I take a seat next to my mom, who smiles brightly at me as she pours me a fresh cup of juice, while Max loads up a plate of food and places it in front of me. I’m used to Asher and Lincoln making themselves scarce, but I can’t help but wonder where Marcus and my dad are, and most importantly, Zack.
“Where’s everyone else?” I ask carefully, making Jace snort a laugh, earning him another glare, but other than that I ignore him.
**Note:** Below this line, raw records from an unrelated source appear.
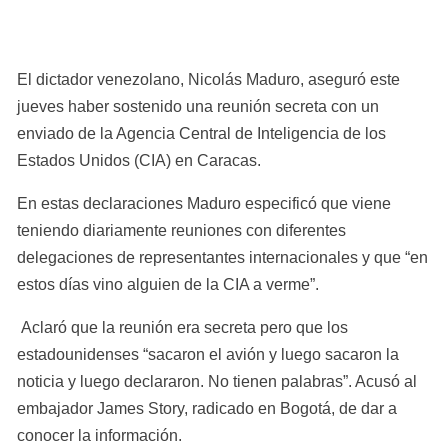
El dictador venezolano, Nicolás Maduro, aseguró este 
jueves haber sostenido una reunión secreta con un 
enviado de la Agencia Central de Inteligencia de los 
Estados Unidos (CIA) en Caracas.
En estas declaraciones Maduro especificó que viene 
teniendo diariamente reuniones con diferentes 
delegaciones de representantes internacionales y que “en 
estos días vino alguien de la CIA a verme”.
 Aclaró que la reunión era secreta pero que los 
estadounidenses “sacaron el avión y luego sacaron la 
noticia y luego declararon. No tienen palabras”. Acusó al 
embajador James Story, radicado en Bogotá, de dar a 
conocer la información.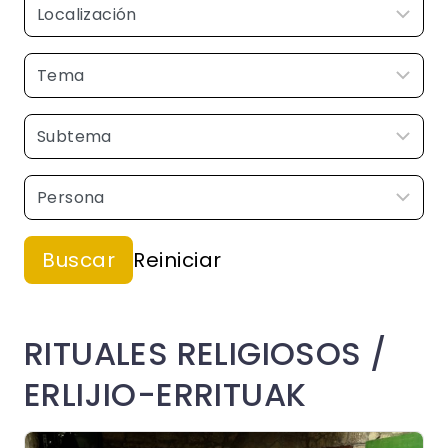
RITUALES RELIGIOSOS /
ERLIJIO-ERRITUAK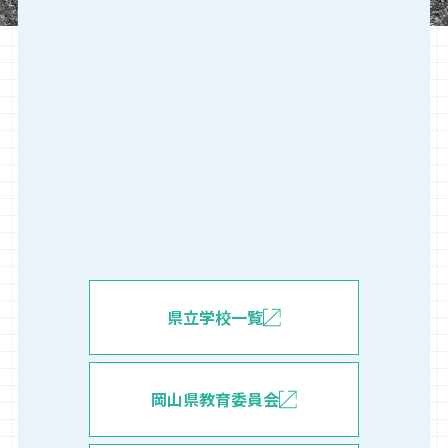
県立学校一覧
岡山県教育委員会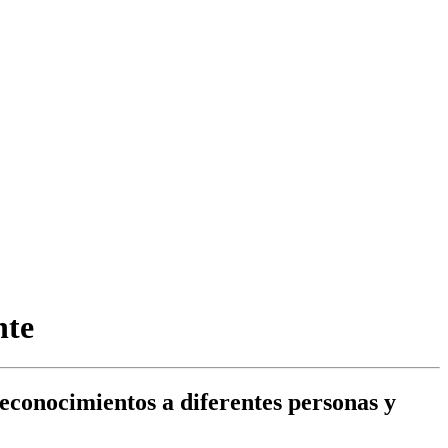
nte
reconocimientos a diferentes personas y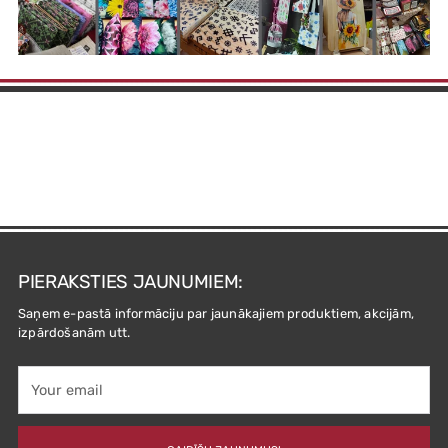
PIERAKSTIES JAUNUMIEM:
Saņem e-pastā informāciju par jaunākajiem produktiem, akcijām,
izpārdošanām utt.
Your
email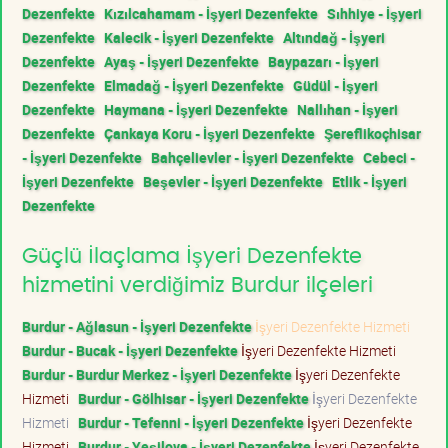
Dezenfekte
Kızılcahamam - İşyeri Dezenfekte
Sıhhiye - İşyeri
Dezenfekte
Kalecik - İşyeri Dezenfekte
Altındağ - İşyeri
Dezenfekte
Ayaş - İşyeri Dezenfekte
Baypazarı - İşyeri
Dezenfekte
Elmadağ - İşyeri Dezenfekte
Güdül - İşyeri
Dezenfekte
Haymana - İşyeri Dezenfekte
Nallıhan - İşyeri
Dezenfekte
Çankaya Koru - İşyeri Dezenfekte
Şereflikoçhisar
- İşyeri Dezenfekte
Bahçelievler - İşyeri Dezenfekte
Cebeci -
İşyeri Dezenfekte
Beşevler - İşyeri Dezenfekte
Etlik - İşyeri
Dezenfekte
Güçlü İlaçlama İşyeri Dezenfekte
hizmetini verdiğimiz Burdur ilçeleri
Burdur - Ağlasun - İşyeri Dezenfekte
İşyeri Dezenfekte Hizmeti
Burdur - Bucak - İşyeri Dezenfekte
İşyeri Dezenfekte Hizmeti
Burdur - Burdur Merkez - İşyeri Dezenfekte
İşyeri Dezenfekte
Hizmeti
Burdur - Gölhisar - İşyeri Dezenfekte
İşyeri Dezenfekte
Hizmeti
Burdur - Tefenni - İşyeri Dezenfekte
İşyeri Dezenfekte
Hizmeti
Burdur - Yeşilova - İşyeri Dezenfekte
İşyeri Dezenfekte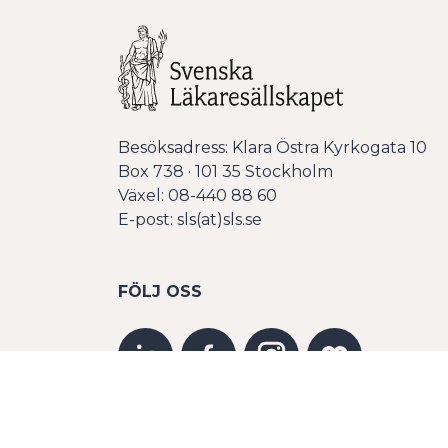
Besöksadress: Klara Östra Kyrkogata 10
Box 738 · 101 35 Stockholm
Växel: 08-440 88 60
E-post: sls(at)sls.se
FÖLJ OSS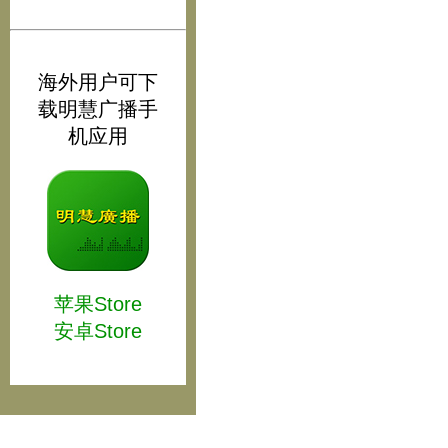
海外用户可下
载明慧广播手
机应用
苹果Store
安卓Store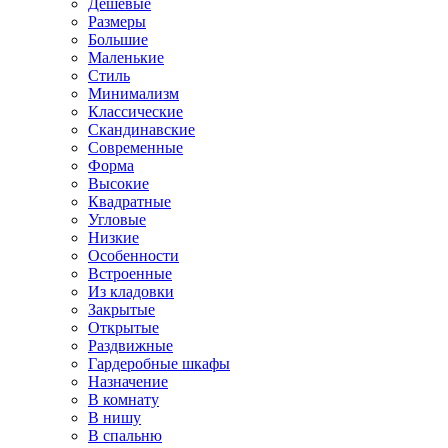
Дешевые
Размеры
Большие
Маленькие
Стиль
Минимализм
Классические
Скандинавские
Современные
Форма
Высокие
Квадратные
Угловые
Низкие
Особенности
Встроенные
Из кладовки
Закрытые
Открытые
Раздвижные
Гардеробные шкафы
Назначение
В комнату
В нишу
В спальню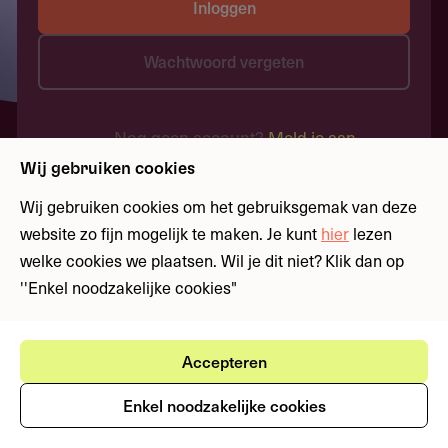
Inloggen
Wachtwoord vergeten
Nog geen account?
Meld je aan
Wij gebruiken cookies
Wij gebruiken cookies om het gebruiksgemak van deze
website zo fijn mogelijk te maken. Je kunt
hier
lezen
welke cookies we plaatsen. Wil je dit niet? Klik dan op
''Enkel noodzakelijke cookies"
Accepteren
Enkel noodzakelijke cookies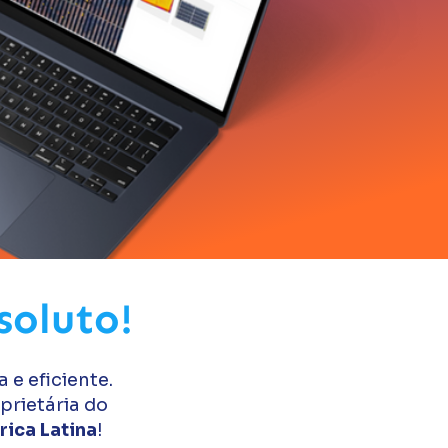
soluto!
e eficiente.
prietária do
ica Latina
!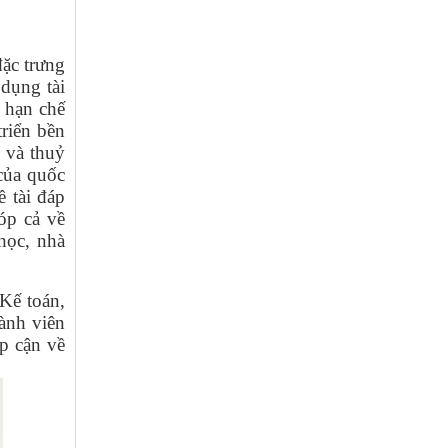
ặc trưng
 dụng tài
, hạn chế
triển bền
 và thuỷ
 của quốc
 tài đáp
óp cả về
 học, nhà
Kế toán,
ành viên
p cận về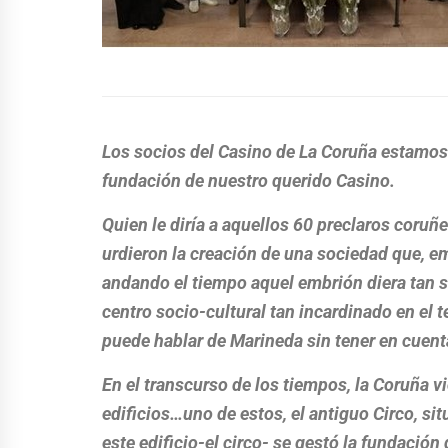
Los socios del Casino de La Coruña estamos
fundación de nuestro querido Casino.
Quien le diría a aquellos 60 preclaros coruñ
urdieron la creación de una sociedad que, e
andando el tiempo aquel embrión diera tan s
centro socio-cultural tan incardinado en el t
puede hablar de Marineda sin tener en cuenta
En el transcurso de los tiempos, la Coruña v
edificios…uno de estos, el antiguo Circo, sit
este edificio-el circo- se gestó la fundación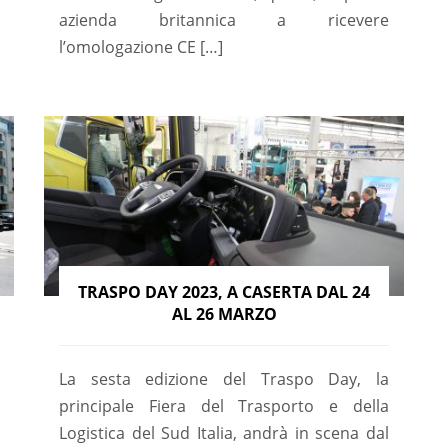
azienda britannica a ricevere
l’omologazione CE […]
TRASPO DAY 2023, A CASERTA DAL 24
AL 26 MARZO
La sesta edizione del Traspo Day, la
principale Fiera del Trasporto e della
Logistica del Sud Italia, andrà in scena dal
“Oh, your brother asked your dad if he wanted to take the boat out as soon as he woke up, and then Elle made Marcus go with them,” my mom explains, and when I look at Elle in confusion, she only shrugs.
“I needed a break from his incessant, overbearing hovering,” Elle tells me with a wave of her hand, making me bite back a smile, because even barely being around them, I have still seen how over the top he has been since becoming a dad.
I just wish Zack didn’t feel the need to run from us, and with Elle still watching me, I’m sure she can read the thoughts all over my face.
“I was going to take the girls down to the water so Cassie can paddle in the waves, do you want to come?”
I know it’s more of a demand than a question, the same way I know that she will be able to figure out what’s wrong with me after about five minutes together, but still I nod.
“Sure, sounds great,” I tell her honestly, before turning back to my mom.
“Do you want to come with us?” I ask, and from the way her entire face lights up, I know I need to do much better with her too after the last year.
“A day with all my girls? I couldn’t ask for anything better,” she smiles, looking as if my invite has lifted the weight of the world off her shoulders, and I can’t stop myself from leaning to the side and embracing her.
“I love you, Mom.” I hear her sharp intake of breath at my words, but then her arms are around me in an instant.
“I love you too, my sweet girl.”
After breakfast, I help my mom pack some snacks for the kids, before I fill a bag with my towel and a book, and then head down to the beach with her and Elle.
I’ve always loved our house in the Hamptons, because of its location right on the waterfront, and it holds a vast sea of memories.
Logan and I used to spend every summer here as kids, and being here without him feels a little surreal.
Still, I take a seat on one of the loungers and watch as my mom takes Cassie and Cash to chase waves with their feet.